Paco Vargas aporta a la bibliografía flamenca un nuevo libro. Antes, nos había dejado otros dedicados a la creación flamenca, a la historia del flamenco en Málaga, a la didáctica del flamenco, etc. Un hombre inquieto y siempre activo a la hora de dedicar su tiempo al flamenco no sólo desde este plano de creación e investigación sino también desde la experiencia en peñas, congresos, reuniones, etc.


Como nos dice él mismo, este libro dedicado a Morente está destinado a hablar, desde un plano absolutamente íntimo y personal, del Enrique Morente que él conoció: “Es mi sincero y sencillo, particular y sentido homenaje”. En esta sucesión de adjetivos está quintaesenciada la naturaleza, intención y desarrollo de las 220 páginas que lo conforman. Así pues, para los que no hayan tenido la oportunidad de conocer desde la amistad y la cercanía a Morente, como es nuestro caso, es una ocasión de lujo para descubrir matices de su personalidad y, a la vez, de su obra, siempre teniendo en cuenta lo dicho, que se trata de la visión subjetiva de Paco Vargas.

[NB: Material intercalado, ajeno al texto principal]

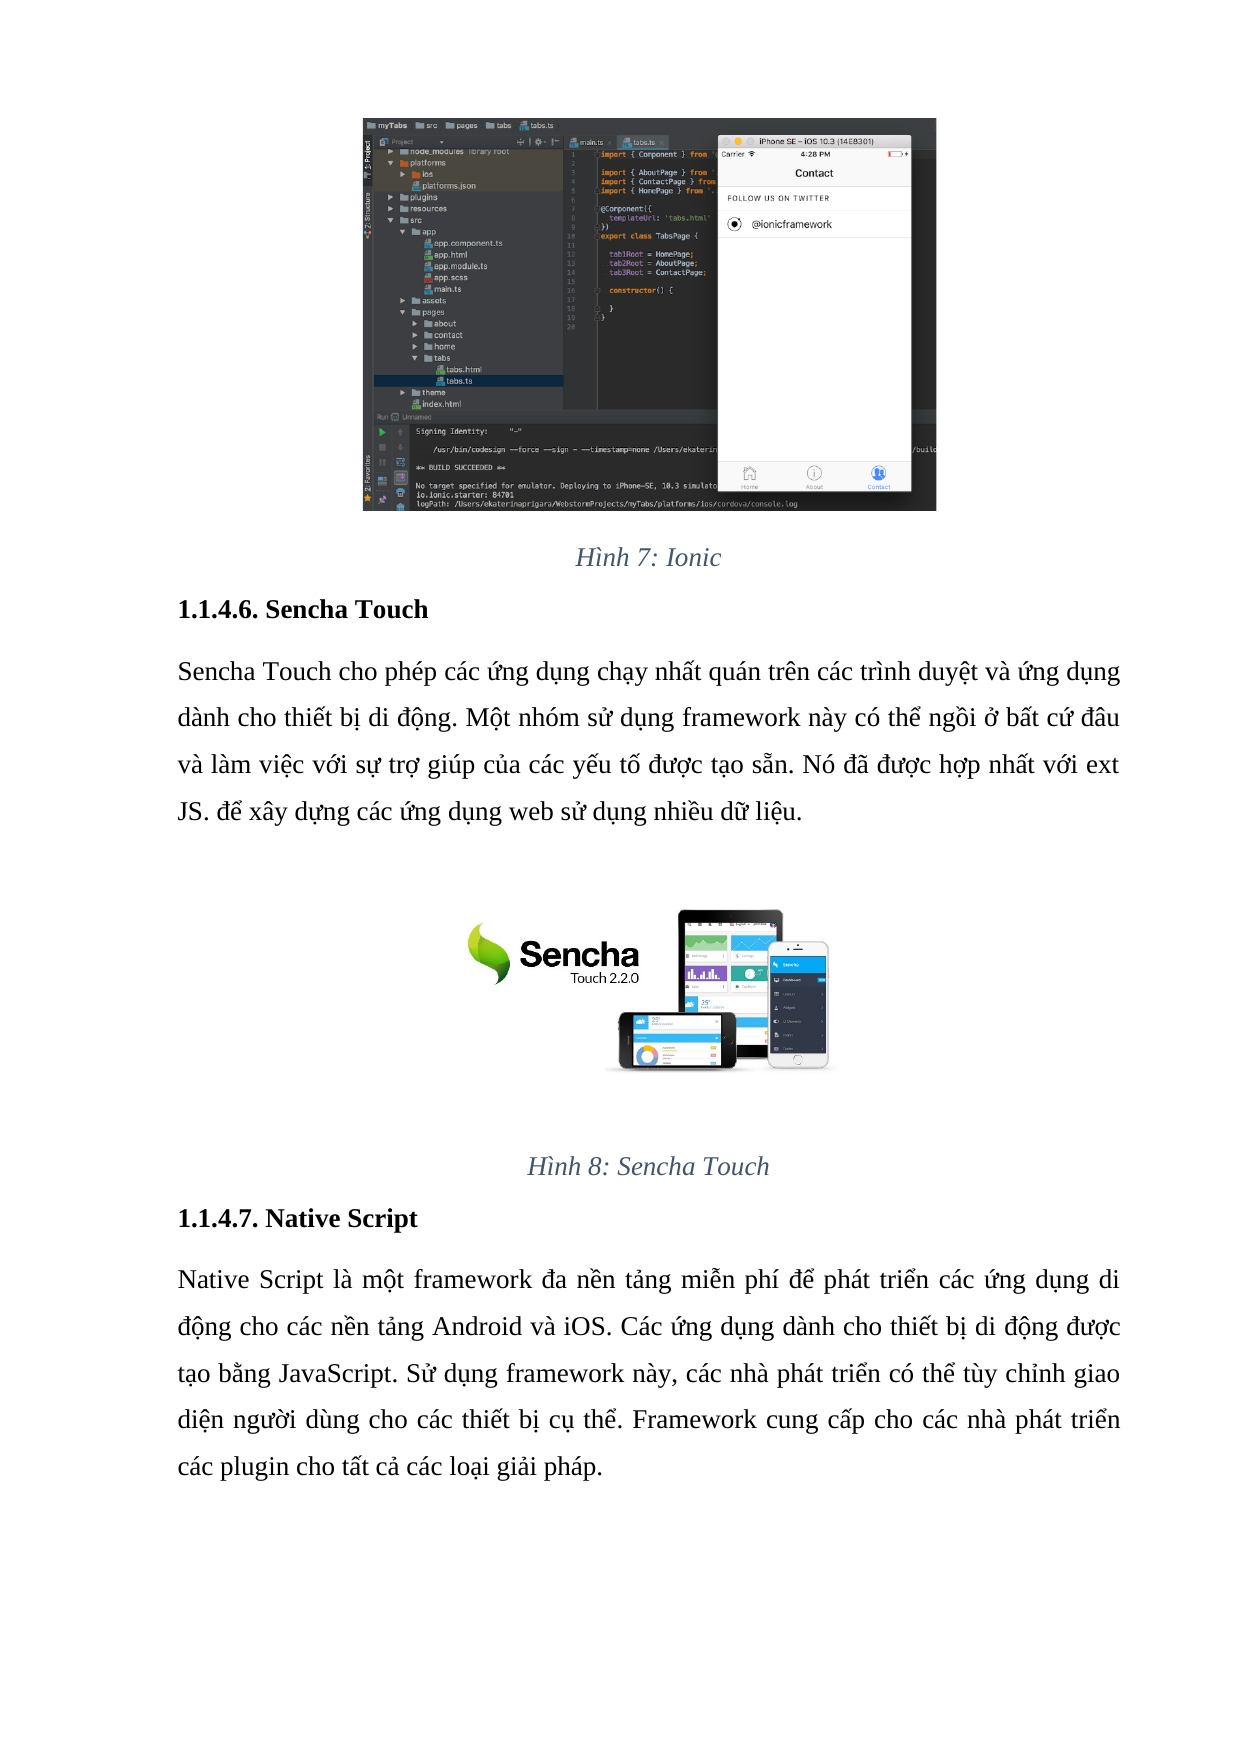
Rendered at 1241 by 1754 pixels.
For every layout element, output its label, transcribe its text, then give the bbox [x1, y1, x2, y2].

La obra se divide en cuatro capítulos: “Fulgor y muerte”, centrado en los días funestos de su enfermedad y pérdida, con los ecos familiares y periodísticos del momento y años siguientes; “Cosas que pensaba y decía”, donde cobra más valor la relación personal de Vargas y Morente en múltiples vivencias, no exentas de fulgor pero también de desencanto y enfriamiento, así como el ideario artístico y personal del granaíno universal; “Poemas y textos en prosa”, repaso por lo que el autor ha dedicado al cantaor; y “Producción audiovisual: discografía, documentales y montajes teatrales”, relación de datos de lo que el epígrafe sugiere, útil para los aficionados e investigadores.

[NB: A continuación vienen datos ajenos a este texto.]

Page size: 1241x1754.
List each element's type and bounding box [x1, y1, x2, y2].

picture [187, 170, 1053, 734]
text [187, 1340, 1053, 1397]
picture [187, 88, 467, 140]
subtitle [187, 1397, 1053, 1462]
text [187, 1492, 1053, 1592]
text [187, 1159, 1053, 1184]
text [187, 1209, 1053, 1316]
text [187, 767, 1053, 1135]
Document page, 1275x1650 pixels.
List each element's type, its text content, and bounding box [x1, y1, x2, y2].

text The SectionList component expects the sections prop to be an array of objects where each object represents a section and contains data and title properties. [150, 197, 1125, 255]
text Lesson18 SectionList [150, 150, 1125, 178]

La aportación de la obra, pues, está en todo lo dicho, las anécdotas y detalles que sólo el autor y amigos pueden conocer, intimidades que nos acercan al hombre y al artista. Algunos pasajes pueden resultar hasta desagradables, como las palabras que se dirigen Manuel Martín Martín y Morente en una polémica que, por su tono, es de todo menos positiva para el flamenco y los flamencos. Es la parte más odiosa de este mundillo del flamenco, más allá de la categoría artística y la afición tan intensa de tantos aficionados. Morente quizá fue infravalorado durante muchos años, y en Sevilla, como dice Vargas, no se le apreció mucho, pero llegó su momento y lo aprovechó, como lo aprovecharon antes Pepe Marchena, Caracol, Antonio Mairena o Camarón. Ahí queda su obra, como la de los grandes del flamenco, en una lista de maestros que sí han marcado algo en una época. El cuánto ya es más subjetivo, claro.